**ACTIVITY**
Restate the whole of the data verbatim, omitting nothing.

====== MATERIAL TO PROCESS

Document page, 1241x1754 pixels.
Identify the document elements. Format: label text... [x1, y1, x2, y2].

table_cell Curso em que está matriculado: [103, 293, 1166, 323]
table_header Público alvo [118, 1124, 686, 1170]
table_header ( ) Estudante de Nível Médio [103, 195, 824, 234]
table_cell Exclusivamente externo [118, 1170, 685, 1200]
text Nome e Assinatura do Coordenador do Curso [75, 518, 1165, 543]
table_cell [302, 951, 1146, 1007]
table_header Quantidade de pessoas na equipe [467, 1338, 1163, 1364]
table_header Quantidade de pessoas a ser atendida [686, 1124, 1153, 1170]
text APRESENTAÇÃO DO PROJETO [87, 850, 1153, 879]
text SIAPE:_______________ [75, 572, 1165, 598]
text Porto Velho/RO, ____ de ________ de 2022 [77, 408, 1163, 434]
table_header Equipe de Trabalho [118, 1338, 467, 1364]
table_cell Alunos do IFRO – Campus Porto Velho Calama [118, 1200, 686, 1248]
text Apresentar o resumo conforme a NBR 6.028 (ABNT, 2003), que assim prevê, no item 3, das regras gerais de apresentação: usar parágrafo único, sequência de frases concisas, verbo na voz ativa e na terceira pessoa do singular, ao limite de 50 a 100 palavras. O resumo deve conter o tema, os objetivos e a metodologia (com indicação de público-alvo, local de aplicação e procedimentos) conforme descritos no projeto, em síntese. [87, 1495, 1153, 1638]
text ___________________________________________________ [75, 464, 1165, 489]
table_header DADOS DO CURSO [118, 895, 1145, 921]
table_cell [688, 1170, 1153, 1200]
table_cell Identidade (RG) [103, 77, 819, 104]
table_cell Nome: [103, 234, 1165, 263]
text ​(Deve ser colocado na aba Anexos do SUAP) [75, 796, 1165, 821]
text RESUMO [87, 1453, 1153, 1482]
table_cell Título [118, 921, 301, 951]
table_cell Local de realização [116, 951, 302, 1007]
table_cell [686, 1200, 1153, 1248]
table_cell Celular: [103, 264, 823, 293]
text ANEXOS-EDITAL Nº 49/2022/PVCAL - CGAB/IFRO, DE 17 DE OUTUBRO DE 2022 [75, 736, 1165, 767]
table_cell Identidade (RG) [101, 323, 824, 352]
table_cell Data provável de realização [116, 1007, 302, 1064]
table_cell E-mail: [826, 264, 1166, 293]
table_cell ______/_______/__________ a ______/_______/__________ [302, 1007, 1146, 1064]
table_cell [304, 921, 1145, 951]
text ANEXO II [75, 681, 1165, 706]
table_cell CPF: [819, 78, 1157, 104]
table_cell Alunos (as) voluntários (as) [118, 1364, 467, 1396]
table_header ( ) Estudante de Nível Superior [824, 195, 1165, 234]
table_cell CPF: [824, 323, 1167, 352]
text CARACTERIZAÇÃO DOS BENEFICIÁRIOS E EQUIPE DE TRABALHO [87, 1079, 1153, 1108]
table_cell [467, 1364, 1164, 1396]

============

**EXERCISE ANSWER**
Document page, 1241x1754 pixels.
Identify the document elements. Format: label text... [x1, y1, x2, y2].

table_cell Curso em que está matriculado: [103, 293, 1166, 323]
table_header Público alvo [118, 1124, 686, 1170]
table_header ( ) Estudante de Nível Médio [103, 195, 824, 234]
table_cell Exclusivamente externo [118, 1170, 685, 1200]
text Nome e Assinatura do Coordenador do Curso [75, 518, 1165, 543]
table_cell [302, 951, 1146, 1007]
table_header Quantidade de pessoas na equipe [467, 1338, 1163, 1364]
table_header Quantidade de pessoas a ser atendida [686, 1124, 1153, 1170]
text APRESENTAÇÃO DO PROJETO [87, 850, 1153, 879]
text SIAPE:_______________ [75, 572, 1165, 598]
text Porto Velho/RO, ____ de ________ de 2022 [77, 408, 1163, 434]
table_header Equipe de Trabalho [118, 1338, 467, 1364]
table_cell Alunos do IFRO – Campus Porto Velho Calama [118, 1200, 686, 1248]
text Apresentar o resumo conforme a NBR 6.028 (ABNT, 2003), que assim prevê, no item 3, das regras gerais de apresentação: usar parágrafo único, sequência de frases concisas, verbo na voz ativa e na terceira pessoa do singular, ao limite de 50 a 100 palavras. O resumo deve conter o tema, os objetivos e a metodologia (com indicação de público-alvo, local de aplicação e procedimentos) conforme descritos no projeto, em síntese. [87, 1495, 1153, 1638]
text ___________________________________________________ [75, 464, 1165, 489]
table_header DADOS DO CURSO [118, 895, 1145, 921]
table_cell [688, 1170, 1153, 1200]
table_cell Identidade (RG) [103, 77, 819, 104]
table_cell Nome: [103, 234, 1165, 263]
text ​(Deve ser colocado na aba Anexos do SUAP) [75, 796, 1165, 821]
text RESUMO [87, 1453, 1153, 1482]
table_cell Título [118, 921, 301, 951]
table_cell Local de realização [116, 951, 302, 1007]
table_cell [686, 1200, 1153, 1248]
table_cell Celular: [103, 264, 823, 293]
text ANEXOS-EDITAL Nº 49/2022/PVCAL - CGAB/IFRO, DE 17 DE OUTUBRO DE 2022 [75, 736, 1165, 767]
table_cell Identidade (RG) [101, 323, 824, 352]
table_cell Data provável de realização [116, 1007, 302, 1064]
table_cell E-mail: [826, 264, 1166, 293]
table_cell ______/_______/__________ a ______/_______/__________ [302, 1007, 1146, 1064]
table_cell [304, 921, 1145, 951]
text ANEXO II [75, 681, 1165, 706]
table_cell CPF: [819, 78, 1157, 104]
table_cell Alunos (as) voluntários (as) [118, 1364, 467, 1396]
table_header ( ) Estudante de Nível Superior [824, 195, 1165, 234]
table_cell CPF: [824, 323, 1167, 352]
text CARACTERIZAÇÃO DOS BENEFICIÁRIOS E EQUIPE DE TRABALHO [87, 1079, 1153, 1108]
table_cell [467, 1364, 1164, 1396]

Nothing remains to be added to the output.